===== Dataset

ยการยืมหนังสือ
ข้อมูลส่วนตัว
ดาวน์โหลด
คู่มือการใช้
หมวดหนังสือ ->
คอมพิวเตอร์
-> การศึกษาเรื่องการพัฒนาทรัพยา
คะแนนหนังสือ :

==========
===== Dataset

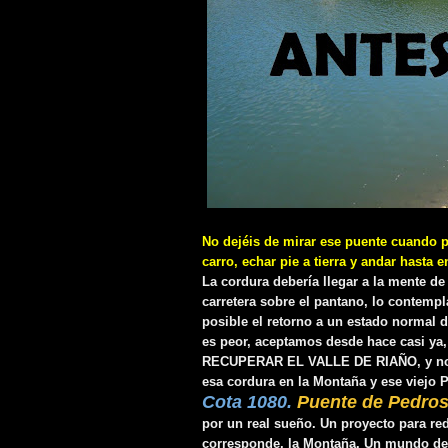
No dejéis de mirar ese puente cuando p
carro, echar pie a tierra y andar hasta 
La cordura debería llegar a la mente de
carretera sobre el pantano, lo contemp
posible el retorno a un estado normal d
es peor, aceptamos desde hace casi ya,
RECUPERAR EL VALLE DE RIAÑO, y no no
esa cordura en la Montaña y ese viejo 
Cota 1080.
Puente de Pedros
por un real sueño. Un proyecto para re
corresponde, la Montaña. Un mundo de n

==========

▸ **Your assignment**
All that is wanted is a faithful reproduction of the line above with "posible el retorno a un estado normal d", the line with "corresponde, la Montaña. Un mundo de n", and every line in between.

▸ **Answer section**
posible el retorno a un estado normal d
es peor, aceptamos desde hace casi ya,
RECUPERAR EL VALLE DE RIAÑO, y no no
esa cordura en la Montaña y ese viejo 
Cota 1080.
Puente de Pedros
por un real sueño. Un proyecto para re
corresponde, la Montaña. Un mundo de n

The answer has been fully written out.